China has issued legal injunctions protecting domestic oil refineries from US sanctions, deploying blocking statutes to shield Hengli and four smaller 'teapot' refineries from Washington's extraterritorial measures. The move represents Beijing's most direct counter-sanctions response to date, prioritizing energy security and domestic economic stability over diplomatic accommodation.
The injunctions, issued under China's Anti-Foreign Sanctions Law enacted in 2021, prohibit Chinese entities from complying with US secondary sanctions targeting refineries that process Iranian or Venezuelan crude oil. The legal mechanism mirrors European Union blocking statutes developed during transatlantic disputes over Iran sanctions, though Beijing's application appears more comprehensive and enforcement-oriented.
In China, as across Asia, long-term strategic thinking guides policy—what appears reactive is often planned. The decision to protect smaller 'teapot' refineries—independent processors typically located in Shandong province—signals domestic political priorities. These facilities provide regional employment and energy supply diversification, making them economically significant despite their modest scale compared to state-owned giants.
Blocking statutes function as legal shields, forbidding domestic companies from recognizing foreign sanctions, providing legal grounds to refuse compliance, and enabling Chinese courts to counter-sue entities enforcing US restrictions.

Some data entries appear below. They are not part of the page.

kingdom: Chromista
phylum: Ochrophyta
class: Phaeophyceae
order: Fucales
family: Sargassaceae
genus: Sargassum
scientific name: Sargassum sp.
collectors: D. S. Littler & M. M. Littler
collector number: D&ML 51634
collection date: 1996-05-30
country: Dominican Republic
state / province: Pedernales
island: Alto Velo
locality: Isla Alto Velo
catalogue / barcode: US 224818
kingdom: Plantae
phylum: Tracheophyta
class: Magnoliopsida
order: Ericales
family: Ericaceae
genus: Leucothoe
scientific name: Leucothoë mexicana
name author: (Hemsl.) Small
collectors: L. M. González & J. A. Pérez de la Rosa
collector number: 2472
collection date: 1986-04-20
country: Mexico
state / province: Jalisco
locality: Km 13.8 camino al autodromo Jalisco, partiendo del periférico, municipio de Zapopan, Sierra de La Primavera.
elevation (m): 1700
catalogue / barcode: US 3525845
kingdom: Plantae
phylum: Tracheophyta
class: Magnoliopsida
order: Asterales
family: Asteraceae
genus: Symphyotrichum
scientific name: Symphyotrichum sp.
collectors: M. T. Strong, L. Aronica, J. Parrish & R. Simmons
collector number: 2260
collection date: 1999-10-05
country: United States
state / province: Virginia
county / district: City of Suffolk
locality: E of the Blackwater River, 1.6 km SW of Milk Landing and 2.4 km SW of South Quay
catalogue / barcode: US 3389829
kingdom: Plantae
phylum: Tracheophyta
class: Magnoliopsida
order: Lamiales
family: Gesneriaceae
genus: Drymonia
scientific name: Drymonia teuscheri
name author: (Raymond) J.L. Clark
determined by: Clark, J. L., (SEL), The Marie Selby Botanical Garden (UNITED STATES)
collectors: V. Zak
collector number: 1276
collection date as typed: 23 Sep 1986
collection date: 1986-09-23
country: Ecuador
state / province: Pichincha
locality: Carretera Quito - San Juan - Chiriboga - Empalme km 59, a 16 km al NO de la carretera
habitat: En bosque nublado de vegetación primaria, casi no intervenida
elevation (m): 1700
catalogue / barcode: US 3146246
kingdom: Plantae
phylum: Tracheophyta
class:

Unlike European blocking statutes, which have rarely been enforced, China's legal framework includes explicit criminal penalties for companies that comply with foreign sanctions against Beijing's instructions.
The Trump administration had targeted these refineries as part of broader pressure on Iranian oil exports, threatening secondary sanctions on financial institutions processing payments for Iranian crude. China imports significant volumes from Iran and Venezuela, both under US sanctions, viewing energy diversification as essential to economic security amid US-China strategic competition.
Foreign analysts noted Beijing's counter-sanctions toolkit has evolved considerably since 2020. China's Unreliable Entity List, Export Control Law, and Anti-Foreign Sanctions Law now provide layered legal instruments to resist extraterritorial enforcement of US policy preferences. The refinery injunctions represent the first systematic application of these tools to protect specific commercial entities rather than issuing general policy statements.
The timing reflects China's calculation that Washington's leverage has limits. With global oil markets tight and Chinese domestic consumption central to economic growth targets outlined in the 14th Five-Year Plan, Beijing appears willing to absorb diplomatic friction to maintain energy supply flexibility. Chinese official media emphasized sovereignty and legal equality in international relations, framing the injunctions as defensive responses to US overreach.
For international businesses operating between US and Chinese regulatory regimes, the injunctions create acute compliance dilemmas. Financial institutions face potential penalties from either Washington or Beijing depending on transaction handling, accelerating the fragmentation of global commercial systems along geopolitical lines. Chinese banks have increasingly developed dollar-alternative settlement mechanisms for sanctioned commodity trade, reducing vulnerability to US financial system access restrictions.
The refineries protected include Hengli Petrochemical, a major privately-owned integrated refining and chemicals complex, alongside four smaller independent processors. Collectively, they process several hundred thousand barrels per day of crude oil, representing meaningful capacity in China's refining sector. Their protection suggests Beijing views private sector energy companies as strategic assets requiring state legal defense.
Western sanctions experts observed that Chinese blocking statutes may prove more effective than European equivalents due to China's unified political system and willingness to enforce penalties. European companies often complied with US sanctions despite EU blocking statutes, fearing loss of American market access. Chinese state direction and domestic market scale provide different incentives, potentially making Beijing's legal countermeasures more credible.
The development adds another dimension to US-China economic decoupling, extending beyond technology and manufacturing into energy and financial sectors. As both powers develop parallel legal frameworks asserting extraterritorial jurisdiction, multinational corporations face increasingly incompatible regulatory demands, forcing choices about market priorities and operational structures.